**EXERCISE DIRECTIONS**
Comb through the entries for "format" and pull out each line that holds it.

**RECORDS SUPPLIED**
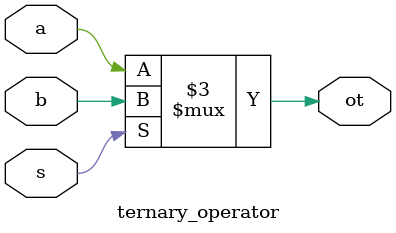
<source format=sv>
module ternary_operator(a,b,s,ot);
  input logic a;
  input logic b;
  input logic s;
  output logic ot;
  always @(*)begin
    ot=(s==0) ? a:b;//if s=0 hoga to a select hoga otherwise b
  end
endmodule


</source>
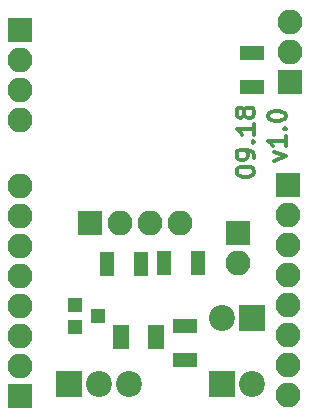
<source format=gts>
G04 #@! TF.FileFunction,Soldermask,Top*
%FSLAX46Y46*%
G04 Gerber Fmt 4.6, Leading zero omitted, Abs format (unit mm)*
G04 Created by KiCad (PCBNEW 4.0.7) date Sun Jul 15 15:44:11 2018*
%MOMM*%
%LPD*%
G01*
G04 APERTURE LIST*
%ADD10C,0.100000*%
%ADD11C,0.300000*%
%ADD12R,1.400000X2.000000*%
%ADD13R,2.200000X2.200000*%
%ADD14C,2.200000*%
%ADD15R,1.300000X1.200000*%
%ADD16R,1.300000X2.100000*%
%ADD17R,2.100000X1.300000*%
%ADD18R,2.100000X2.100000*%
%ADD19O,2.100000X2.100000*%
G04 APERTURE END LIST*
D10*
D11*
X195512571Y-98218356D02*
X196512571Y-97861213D01*
X195512571Y-97504071D01*
X196512571Y-96146928D02*
X196512571Y-97004071D01*
X196512571Y-96575499D02*
X195012571Y-96575499D01*
X195226857Y-96718356D01*
X195369714Y-96861214D01*
X195441143Y-97004071D01*
X196369714Y-95504071D02*
X196441143Y-95432643D01*
X196512571Y-95504071D01*
X196441143Y-95575500D01*
X196369714Y-95504071D01*
X196512571Y-95504071D01*
X195012571Y-94504071D02*
X195012571Y-94361214D01*
X195084000Y-94218357D01*
X195155429Y-94146928D01*
X195298286Y-94075499D01*
X195584000Y-94004071D01*
X195941143Y-94004071D01*
X196226857Y-94075499D01*
X196369714Y-94146928D01*
X196441143Y-94218357D01*
X196512571Y-94361214D01*
X196512571Y-94504071D01*
X196441143Y-94646928D01*
X196369714Y-94718357D01*
X196226857Y-94789785D01*
X195941143Y-94861214D01*
X195584000Y-94861214D01*
X195298286Y-94789785D01*
X195155429Y-94718357D01*
X195084000Y-94646928D01*
X195012571Y-94504071D01*
X192345571Y-99218428D02*
X192345571Y-99075571D01*
X192417000Y-98932714D01*
X192488429Y-98861285D01*
X192631286Y-98789856D01*
X192917000Y-98718428D01*
X193274143Y-98718428D01*
X193559857Y-98789856D01*
X193702714Y-98861285D01*
X193774143Y-98932714D01*
X193845571Y-99075571D01*
X193845571Y-99218428D01*
X193774143Y-99361285D01*
X193702714Y-99432714D01*
X193559857Y-99504142D01*
X193274143Y-99575571D01*
X192917000Y-99575571D01*
X192631286Y-99504142D01*
X192488429Y-99432714D01*
X192417000Y-99361285D01*
X192345571Y-99218428D01*
X193845571Y-98004143D02*
X193845571Y-97718428D01*
X193774143Y-97575571D01*
X193702714Y-97504143D01*
X193488429Y-97361285D01*
X193202714Y-97289857D01*
X192631286Y-97289857D01*
X192488429Y-97361285D01*
X192417000Y-97432714D01*
X192345571Y-97575571D01*
X192345571Y-97861285D01*
X192417000Y-98004143D01*
X192488429Y-98075571D01*
X192631286Y-98147000D01*
X192988429Y-98147000D01*
X193131286Y-98075571D01*
X193202714Y-98004143D01*
X193274143Y-97861285D01*
X193274143Y-97575571D01*
X193202714Y-97432714D01*
X193131286Y-97361285D01*
X192988429Y-97289857D01*
X193702714Y-96647000D02*
X193774143Y-96575572D01*
X193845571Y-96647000D01*
X193774143Y-96718429D01*
X193702714Y-96647000D01*
X193845571Y-96647000D01*
X193845571Y-95147000D02*
X193845571Y-96004143D01*
X193845571Y-95575571D02*
X192345571Y-95575571D01*
X192559857Y-95718428D01*
X192702714Y-95861286D01*
X192774143Y-96004143D01*
X192988429Y-94289857D02*
X192917000Y-94432715D01*
X192845571Y-94504143D01*
X192702714Y-94575572D01*
X192631286Y-94575572D01*
X192488429Y-94504143D01*
X192417000Y-94432715D01*
X192345571Y-94289857D01*
X192345571Y-94004143D01*
X192417000Y-93861286D01*
X192488429Y-93789857D01*
X192631286Y-93718429D01*
X192702714Y-93718429D01*
X192845571Y-93789857D01*
X192917000Y-93861286D01*
X192988429Y-94004143D01*
X192988429Y-94289857D01*
X193059857Y-94432715D01*
X193131286Y-94504143D01*
X193274143Y-94575572D01*
X193559857Y-94575572D01*
X193702714Y-94504143D01*
X193774143Y-94432715D01*
X193845571Y-94289857D01*
X193845571Y-94004143D01*
X193774143Y-93861286D01*
X193702714Y-93789857D01*
X193559857Y-93718429D01*
X193274143Y-93718429D01*
X193131286Y-93789857D01*
X193059857Y-93861286D01*
X192988429Y-94004143D01*
D12*
X185523000Y-113157000D03*
X182523000Y-113157000D03*
D13*
X191135000Y-117094000D03*
D14*
X193675000Y-117094000D03*
D15*
X178641500Y-110429000D03*
X178641500Y-112329000D03*
X180641500Y-111379000D03*
D16*
X189092500Y-106870500D03*
X186192500Y-106870500D03*
D17*
X187960000Y-115115000D03*
X187960000Y-112215000D03*
D18*
X192468500Y-104330500D03*
D19*
X192468500Y-106870500D03*
D16*
X181366500Y-106997500D03*
X184266500Y-106997500D03*
D13*
X178181000Y-117094000D03*
D14*
X180721000Y-117094000D03*
X183261000Y-117094000D03*
D13*
X193675000Y-111506000D03*
D14*
X191135000Y-111506000D03*
D17*
X193675000Y-92001000D03*
X193675000Y-89101000D03*
D18*
X173990000Y-87185500D03*
D19*
X173990000Y-89725500D03*
X173990000Y-92265500D03*
X173990000Y-94805500D03*
D18*
X179959000Y-103505000D03*
D19*
X182499000Y-103505000D03*
X185039000Y-103505000D03*
X187579000Y-103505000D03*
D18*
X196850000Y-91567000D03*
D19*
X196850000Y-89027000D03*
X196850000Y-86487000D03*
D18*
X196659500Y-100266500D03*
D19*
X196659500Y-102806500D03*
X196659500Y-105346500D03*
X196659500Y-107886500D03*
X196659500Y-110426500D03*
X196659500Y-112966500D03*
X196659500Y-115506500D03*
X196659500Y-118046500D03*
D18*
X173990000Y-118110000D03*
D19*
X173990000Y-115570000D03*
X173990000Y-113030000D03*
X173990000Y-110490000D03*
X173990000Y-107950000D03*
X173990000Y-105410000D03*
X173990000Y-102870000D03*
X173990000Y-100330000D03*
M02*

</source>
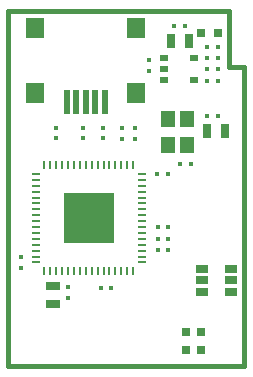
<source format=gtp>
G04 (created by PCBNEW-RS274X (2010-05-05 BZR 2356)-stable) date 2010年10月26日 星期二 23时10分03秒*
G01*
G70*
G90*
%MOIN*%
G04 Gerber Fmt 3.4, Leading zero omitted, Abs format*
%FSLAX34Y34*%
G04 APERTURE LIST*
%ADD10C,0.006000*%
%ADD11C,0.015000*%
%ADD12R,0.031400X0.031400*%
%ADD13R,0.009800X0.031500*%
%ADD14R,0.031500X0.009800*%
%ADD15R,0.171300X0.171300*%
%ADD16R,0.018100X0.018100*%
%ADD17R,0.025000X0.045000*%
%ADD18R,0.045000X0.025000*%
%ADD19R,0.030000X0.020000*%
%ADD20R,0.039400X0.027600*%
%ADD21R,0.019700X0.078700*%
%ADD22R,0.063000X0.070900*%
%ADD23R,0.045300X0.055100*%
G04 APERTURE END LIST*
G54D10*
G54D11*
X47244Y-41220D02*
X47244Y-41220D01*
X46732Y-41221D02*
X47244Y-41221D01*
X46732Y-39370D02*
X46732Y-41220D01*
X39370Y-51181D02*
X39370Y-39370D01*
X47244Y-51181D02*
X39370Y-51181D01*
X47244Y-41220D02*
X47244Y-51181D01*
X39370Y-39370D02*
X46732Y-39370D01*
G54D12*
X46375Y-40080D03*
X45785Y-40080D03*
X45800Y-50645D03*
X45800Y-50055D03*
X45300Y-50645D03*
X45300Y-50055D03*
G54D13*
X43530Y-44490D03*
X43333Y-44490D03*
X43136Y-44490D03*
X42939Y-44490D03*
X42743Y-44490D03*
X42546Y-44490D03*
X42349Y-44490D03*
X42152Y-44490D03*
X41955Y-44490D03*
X41758Y-44490D03*
X41561Y-44490D03*
X41365Y-44490D03*
X41168Y-44490D03*
X40971Y-44490D03*
X40774Y-44490D03*
X40577Y-44490D03*
G54D14*
X40282Y-44785D03*
X40282Y-44982D03*
X40282Y-45179D03*
X40282Y-45376D03*
X40282Y-45573D03*
X40282Y-45770D03*
X40282Y-45966D03*
X40282Y-46163D03*
X40282Y-46360D03*
X40282Y-46557D03*
X40282Y-46754D03*
X40282Y-46951D03*
X40282Y-47147D03*
X40282Y-47344D03*
X40282Y-47541D03*
X40282Y-47738D03*
G54D13*
X40577Y-48033D03*
X40774Y-48033D03*
X40971Y-48033D03*
X41168Y-48033D03*
X41365Y-48033D03*
X41561Y-48033D03*
X41758Y-48033D03*
X41955Y-48033D03*
X42152Y-48033D03*
X42349Y-48033D03*
X42546Y-48033D03*
X42743Y-48033D03*
X42939Y-48033D03*
X43136Y-48033D03*
X43333Y-48033D03*
X43530Y-48033D03*
G54D14*
X43825Y-47738D03*
X43825Y-47541D03*
X43825Y-47344D03*
X43825Y-47147D03*
X43825Y-46951D03*
X43825Y-46754D03*
X43825Y-46557D03*
X43825Y-46360D03*
X43825Y-46163D03*
X43825Y-45966D03*
X43825Y-45770D03*
X43825Y-45573D03*
X43825Y-45376D03*
X43825Y-45179D03*
X43825Y-44982D03*
X43825Y-44785D03*
G54D15*
X42054Y-46262D03*
G54D16*
X45110Y-44440D03*
X45460Y-44440D03*
X43587Y-43618D03*
X43587Y-43268D03*
X44050Y-41350D03*
X44050Y-41000D03*
X44710Y-46950D03*
X44360Y-46950D03*
X44710Y-46570D03*
X44360Y-46570D03*
X46010Y-41300D03*
X46360Y-41300D03*
X46010Y-40920D03*
X46360Y-40920D03*
X44900Y-39840D03*
X45250Y-39840D03*
X42450Y-48580D03*
X42800Y-48580D03*
X44360Y-47330D03*
X44710Y-47330D03*
X39780Y-47560D03*
X39780Y-47910D03*
X41360Y-48570D03*
X41360Y-48920D03*
X44340Y-44790D03*
X44690Y-44790D03*
X43169Y-43268D03*
X43169Y-43618D03*
X41870Y-43248D03*
X41870Y-43598D03*
X46360Y-40540D03*
X46010Y-40540D03*
X46010Y-42850D03*
X46360Y-42850D03*
X46010Y-41680D03*
X46360Y-41680D03*
G54D17*
X44780Y-40340D03*
X45380Y-40340D03*
X45980Y-43350D03*
X46580Y-43350D03*
G54D18*
X40870Y-48530D03*
X40870Y-49130D03*
G54D19*
X44550Y-40915D03*
X44550Y-41665D03*
X45550Y-40915D03*
X44550Y-41290D03*
X45550Y-41665D03*
G54D20*
X45840Y-47960D03*
X45840Y-48335D03*
X45840Y-48708D03*
X46784Y-48710D03*
X46784Y-48332D03*
X46784Y-47960D03*
G54D21*
X41320Y-42393D03*
X41635Y-42393D03*
X41950Y-42393D03*
X42265Y-42393D03*
X42580Y-42393D03*
G54D22*
X40257Y-42078D03*
X43643Y-42078D03*
X40257Y-39933D03*
X43643Y-39933D03*
G54D16*
X40949Y-43598D03*
X40949Y-43248D03*
X42539Y-43602D03*
X42539Y-43252D03*
G54D23*
X44690Y-42970D03*
X44690Y-43836D03*
X45320Y-43836D03*
X45320Y-42970D03*
M02*

</source>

**COMPLETED EXERCISE**
<source format=sv>
<source format=gts>
G04 Gerber Fmt 4.6, Leading zero omitted, Abs format (unit mm)*
<source format=gtp>
G04 Gerber Fmt 3.4, Leading zero omitted, Abs format*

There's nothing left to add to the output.